§ **Task objective**
Nothing in the records may be dropped. Retype them all exactly.

§ **Source material**
★ ★ ★ ★ ★

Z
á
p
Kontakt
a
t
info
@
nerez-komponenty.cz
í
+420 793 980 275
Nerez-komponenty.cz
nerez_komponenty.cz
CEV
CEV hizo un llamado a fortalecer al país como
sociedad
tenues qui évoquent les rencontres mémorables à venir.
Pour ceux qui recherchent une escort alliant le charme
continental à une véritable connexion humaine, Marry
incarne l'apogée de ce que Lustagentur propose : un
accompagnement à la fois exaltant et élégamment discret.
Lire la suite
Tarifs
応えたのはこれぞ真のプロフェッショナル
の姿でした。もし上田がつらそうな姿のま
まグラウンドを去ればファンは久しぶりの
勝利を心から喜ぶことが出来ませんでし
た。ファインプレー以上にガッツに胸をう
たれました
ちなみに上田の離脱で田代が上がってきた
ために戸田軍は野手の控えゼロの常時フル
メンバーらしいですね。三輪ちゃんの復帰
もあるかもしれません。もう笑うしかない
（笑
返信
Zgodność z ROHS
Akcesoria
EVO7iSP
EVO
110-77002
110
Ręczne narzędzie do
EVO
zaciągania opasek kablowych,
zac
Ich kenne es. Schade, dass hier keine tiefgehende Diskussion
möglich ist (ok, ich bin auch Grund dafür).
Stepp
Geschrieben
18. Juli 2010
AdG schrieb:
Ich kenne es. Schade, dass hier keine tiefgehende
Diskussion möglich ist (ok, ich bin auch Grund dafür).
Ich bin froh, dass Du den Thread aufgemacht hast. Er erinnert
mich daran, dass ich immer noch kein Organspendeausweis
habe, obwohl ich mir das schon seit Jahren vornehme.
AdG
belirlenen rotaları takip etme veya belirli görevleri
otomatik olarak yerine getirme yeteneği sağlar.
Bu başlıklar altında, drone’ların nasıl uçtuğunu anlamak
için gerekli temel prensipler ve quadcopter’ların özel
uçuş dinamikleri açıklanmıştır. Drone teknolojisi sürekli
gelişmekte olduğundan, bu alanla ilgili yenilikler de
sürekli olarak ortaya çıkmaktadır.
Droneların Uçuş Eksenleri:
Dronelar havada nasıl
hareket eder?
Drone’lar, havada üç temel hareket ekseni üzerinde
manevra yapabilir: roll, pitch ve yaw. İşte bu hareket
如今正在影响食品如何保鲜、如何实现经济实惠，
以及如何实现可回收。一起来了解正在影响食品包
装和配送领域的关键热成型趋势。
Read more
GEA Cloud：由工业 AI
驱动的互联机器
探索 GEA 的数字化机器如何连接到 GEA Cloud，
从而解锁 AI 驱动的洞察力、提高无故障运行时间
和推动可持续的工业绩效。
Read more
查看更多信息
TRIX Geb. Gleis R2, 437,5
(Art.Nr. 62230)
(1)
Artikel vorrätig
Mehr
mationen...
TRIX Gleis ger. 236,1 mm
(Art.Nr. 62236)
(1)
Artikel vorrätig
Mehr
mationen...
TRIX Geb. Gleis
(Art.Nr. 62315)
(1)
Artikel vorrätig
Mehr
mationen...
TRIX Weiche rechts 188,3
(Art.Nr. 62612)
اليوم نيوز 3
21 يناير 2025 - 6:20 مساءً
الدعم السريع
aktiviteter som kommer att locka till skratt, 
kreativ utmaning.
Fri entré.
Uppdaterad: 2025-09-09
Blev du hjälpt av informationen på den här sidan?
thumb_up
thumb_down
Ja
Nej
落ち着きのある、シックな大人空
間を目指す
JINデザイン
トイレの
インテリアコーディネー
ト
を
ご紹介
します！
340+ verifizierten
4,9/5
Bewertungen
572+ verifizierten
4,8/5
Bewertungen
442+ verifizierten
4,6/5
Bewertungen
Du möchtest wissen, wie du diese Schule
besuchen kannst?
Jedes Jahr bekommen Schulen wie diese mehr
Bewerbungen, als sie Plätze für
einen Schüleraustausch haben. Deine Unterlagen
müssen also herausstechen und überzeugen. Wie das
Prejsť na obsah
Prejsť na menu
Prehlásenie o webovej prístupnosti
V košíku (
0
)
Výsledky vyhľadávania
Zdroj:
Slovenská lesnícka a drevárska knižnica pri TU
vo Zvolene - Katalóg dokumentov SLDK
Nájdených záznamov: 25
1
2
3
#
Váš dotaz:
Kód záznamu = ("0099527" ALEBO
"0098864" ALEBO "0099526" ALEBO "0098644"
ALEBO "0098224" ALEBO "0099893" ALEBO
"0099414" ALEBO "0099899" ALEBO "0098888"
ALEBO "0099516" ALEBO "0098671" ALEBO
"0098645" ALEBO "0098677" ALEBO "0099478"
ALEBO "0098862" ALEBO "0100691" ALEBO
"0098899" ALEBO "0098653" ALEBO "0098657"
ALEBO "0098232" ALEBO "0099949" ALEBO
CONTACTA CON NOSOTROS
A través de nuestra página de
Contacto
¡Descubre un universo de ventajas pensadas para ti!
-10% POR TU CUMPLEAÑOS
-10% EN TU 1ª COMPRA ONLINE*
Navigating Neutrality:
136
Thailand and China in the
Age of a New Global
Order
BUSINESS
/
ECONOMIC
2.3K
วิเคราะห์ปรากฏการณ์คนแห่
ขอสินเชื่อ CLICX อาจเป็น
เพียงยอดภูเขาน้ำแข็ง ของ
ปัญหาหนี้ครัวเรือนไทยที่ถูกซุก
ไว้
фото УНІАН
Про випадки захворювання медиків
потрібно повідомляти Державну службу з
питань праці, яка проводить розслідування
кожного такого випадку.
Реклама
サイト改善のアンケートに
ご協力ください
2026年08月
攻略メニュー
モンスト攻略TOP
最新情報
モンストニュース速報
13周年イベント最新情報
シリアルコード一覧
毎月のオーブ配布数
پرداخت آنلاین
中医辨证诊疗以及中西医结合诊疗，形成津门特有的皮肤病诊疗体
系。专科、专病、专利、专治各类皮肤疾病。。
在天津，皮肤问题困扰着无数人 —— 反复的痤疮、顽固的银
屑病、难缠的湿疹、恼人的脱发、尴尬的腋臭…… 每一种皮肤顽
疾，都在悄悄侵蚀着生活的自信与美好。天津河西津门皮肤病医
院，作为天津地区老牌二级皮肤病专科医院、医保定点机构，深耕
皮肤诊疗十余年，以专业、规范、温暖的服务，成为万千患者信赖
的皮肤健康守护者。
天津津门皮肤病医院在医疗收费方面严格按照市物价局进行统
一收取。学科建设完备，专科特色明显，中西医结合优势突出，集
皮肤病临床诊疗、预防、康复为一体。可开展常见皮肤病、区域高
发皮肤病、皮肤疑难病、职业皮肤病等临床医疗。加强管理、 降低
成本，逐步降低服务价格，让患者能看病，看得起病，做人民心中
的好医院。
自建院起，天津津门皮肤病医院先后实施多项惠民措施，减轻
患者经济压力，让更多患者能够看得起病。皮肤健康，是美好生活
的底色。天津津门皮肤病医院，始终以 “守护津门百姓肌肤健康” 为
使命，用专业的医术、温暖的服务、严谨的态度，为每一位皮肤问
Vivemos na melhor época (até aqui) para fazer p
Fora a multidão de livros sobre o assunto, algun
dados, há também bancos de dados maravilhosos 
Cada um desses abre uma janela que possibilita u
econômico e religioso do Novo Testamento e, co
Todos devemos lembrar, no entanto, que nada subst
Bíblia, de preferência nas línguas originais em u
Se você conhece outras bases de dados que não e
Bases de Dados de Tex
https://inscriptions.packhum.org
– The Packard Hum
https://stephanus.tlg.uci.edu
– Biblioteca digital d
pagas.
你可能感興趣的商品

★ ★ ★ ★ ★

§ **Answer area**
Z
á
p
Kontakt
a
t
info
@
nerez-komponenty.cz
í
+420 793 980 275
Nerez-komponenty.cz
nerez_komponenty.cz
CEV
CEV hizo un llamado a fortalecer al país como
sociedad
tenues qui évoquent les rencontres mémorables à venir.
Pour ceux qui recherchent une escort alliant le charme
continental à une véritable connexion humaine, Marry
incarne l'apogée de ce que Lustagentur propose : un
accompagnement à la fois exaltant et élégamment discret.
Lire la suite
Tarifs
応えたのはこれぞ真のプロフェッショナル
の姿でした。もし上田がつらそうな姿のま
まグラウンドを去ればファンは久しぶりの
勝利を心から喜ぶことが出来ませんでし
た。ファインプレー以上にガッツに胸をう
たれました
ちなみに上田の離脱で田代が上がってきた
ために戸田軍は野手の控えゼロの常時フル
メンバーらしいですね。三輪ちゃんの復帰
もあるかもしれません。もう笑うしかない
（笑
返信
Zgodność z ROHS
Akcesoria
EVO7iSP
EVO
110-77002
110
Ręczne narzędzie do
EVO
zaciągania opasek kablowych,
zac
Ich kenne es. Schade, dass hier keine tiefgehende Diskussion
möglich ist (ok, ich bin auch Grund dafür).
Stepp
Geschrieben
18. Juli 2010
AdG schrieb:
Ich kenne es. Schade, dass hier keine tiefgehende
Diskussion möglich ist (ok, ich bin auch Grund dafür).
Ich bin froh, dass Du den Thread aufgemacht hast. Er erinnert
mich daran, dass ich immer noch kein Organspendeausweis
habe, obwohl ich mir das schon seit Jahren vornehme.
AdG
belirlenen rotaları takip etme veya belirli görevleri
otomatik olarak yerine getirme yeteneği sağlar.
Bu başlıklar altında, drone’ların nasıl uçtuğunu anlamak
için gerekli temel prensipler ve quadcopter’ların özel
uçuş dinamikleri açıklanmıştır. Drone teknolojisi sürekli
gelişmekte olduğundan, bu alanla ilgili yenilikler de
sürekli olarak ortaya çıkmaktadır.
Droneların Uçuş Eksenleri:
Dronelar havada nasıl
hareket eder?
Drone’lar, havada üç temel hareket ekseni üzerinde
manevra yapabilir: roll, pitch ve yaw. İşte bu hareket
如今正在影响食品如何保鲜、如何实现经济实惠，
以及如何实现可回收。一起来了解正在影响食品包
装和配送领域的关键热成型趋势。
Read more
GEA Cloud：由工业 AI
驱动的互联机器
探索 GEA 的数字化机器如何连接到 GEA Cloud，
从而解锁 AI 驱动的洞察力、提高无故障运行时间
和推动可持续的工业绩效。
Read more
查看更多信息
TRIX Geb. Gleis R2, 437,5
(Art.Nr. 62230)
(1)
Artikel vorrätig
Mehr
mationen...
TRIX Gleis ger. 236,1 mm
(Art.Nr. 62236)
(1)
Artikel vorrätig
Mehr
mationen...
TRIX Geb. Gleis
(Art.Nr. 62315)
(1)
Artikel vorrätig
Mehr
mationen...
TRIX Weiche rechts 188,3
(Art.Nr. 62612)
اليوم نيوز 3
21 يناير 2025 - 6:20 مساءً
الدعم السريع
aktiviteter som kommer att locka till skratt, 
kreativ utmaning.
Fri entré.
Uppdaterad: 2025-09-09
Blev du hjälpt av informationen på den här sidan?
thumb_up
thumb_down
Ja
Nej
落ち着きのある、シックな大人空
間を目指す
JINデザイン
トイレの
インテリアコーディネー
ト
を
ご紹介
します！
340+ verifizierten
4,9/5
Bewertungen
572+ verifizierten
4,8/5
Bewertungen
442+ verifizierten
4,6/5
Bewertungen
Du möchtest wissen, wie du diese Schule
besuchen kannst?
Jedes Jahr bekommen Schulen wie diese mehr
Bewerbungen, als sie Plätze für
einen Schüleraustausch haben. Deine Unterlagen
müssen also herausstechen und überzeugen. Wie das
Prejsť na obsah
Prejsť na menu
Prehlásenie o webovej prístupnosti
V košíku (
0
)
Výsledky vyhľadávania
Zdroj:
Slovenská lesnícka a drevárska knižnica pri TU
vo Zvolene - Katalóg dokumentov SLDK
Nájdených záznamov: 25
1
2
3
#
Váš dotaz:
Kód záznamu = ("0099527" ALEBO
"0098864" ALEBO "0099526" ALEBO "0098644"
ALEBO "0098224" ALEBO "0099893" ALEBO
"0099414" ALEBO "0099899" ALEBO "0098888"
ALEBO "0099516" ALEBO "0098671" ALEBO
"0098645" ALEBO "0098677" ALEBO "0099478"
ALEBO "0098862" ALEBO "0100691" ALEBO
"0098899" ALEBO "0098653" ALEBO "0098657"
ALEBO "0098232" ALEBO "0099949" ALEBO
CONTACTA CON NOSOTROS
A través de nuestra página de
Contacto
¡Descubre un universo de ventajas pensadas para ti!
-10% POR TU CUMPLEAÑOS
-10% EN TU 1ª COMPRA ONLINE*
Navigating Neutrality:
136
Thailand and China in the
Age of a New Global
Order
BUSINESS
/
ECONOMIC
2.3K
วิเคราะห์ปรากฏการณ์คนแห่
ขอสินเชื่อ CLICX อาจเป็น
เพียงยอดภูเขาน้ำแข็ง ของ
ปัญหาหนี้ครัวเรือนไทยที่ถูกซุก
ไว้
фото УНІАН
Про випадки захворювання медиків
потрібно повідомляти Державну службу з
питань праці, яка проводить розслідування
кожного такого випадку.
Реклама
サイト改善のアンケートに
ご協力ください
2026年08月
攻略メニュー
モンスト攻略TOP
最新情報
モンストニュース速報
13周年イベント最新情報
シリアルコード一覧
毎月のオーブ配布数
پرداخت آنلاین
中医辨证诊疗以及中西医结合诊疗，形成津门特有的皮肤病诊疗体
系。专科、专病、专利、专治各类皮肤疾病。。
在天津，皮肤问题困扰着无数人 —— 反复的痤疮、顽固的银
屑病、难缠的湿疹、恼人的脱发、尴尬的腋臭…… 每一种皮肤顽
疾，都在悄悄侵蚀着生活的自信与美好。天津河西津门皮肤病医
院，作为天津地区老牌二级皮肤病专科医院、医保定点机构，深耕
皮肤诊疗十余年，以专业、规范、温暖的服务，成为万千患者信赖
的皮肤健康守护者。
天津津门皮肤病医院在医疗收费方面严格按照市物价局进行统
一收取。学科建设完备，专科特色明显，中西医结合优势突出，集
皮肤病临床诊疗、预防、康复为一体。可开展常见皮肤病、区域高
发皮肤病、皮肤疑难病、职业皮肤病等临床医疗。加强管理、 降低
成本，逐步降低服务价格，让患者能看病，看得起病，做人民心中
的好医院。
自建院起，天津津门皮肤病医院先后实施多项惠民措施，减轻
患者经济压力，让更多患者能够看得起病。皮肤健康，是美好生活
的底色。天津津门皮肤病医院，始终以 “守护津门百姓肌肤健康” 为
使命，用专业的医术、温暖的服务、严谨的态度，为每一位皮肤问
Vivemos na melhor época (até aqui) para fazer p
Fora a multidão de livros sobre o assunto, algun
dados, há também bancos de dados maravilhosos 
Cada um desses abre uma janela que possibilita u
econômico e religioso do Novo Testamento e, co
Todos devemos lembrar, no entanto, que nada subst
Bíblia, de preferência nas línguas originais em u
Se você conhece outras bases de dados que não e
Bases de Dados de Tex
https://inscriptions.packhum.org
– The Packard Hum
https://stephanus.tlg.uci.edu
– Biblioteca digital d
pagas.
你可能感興趣的商品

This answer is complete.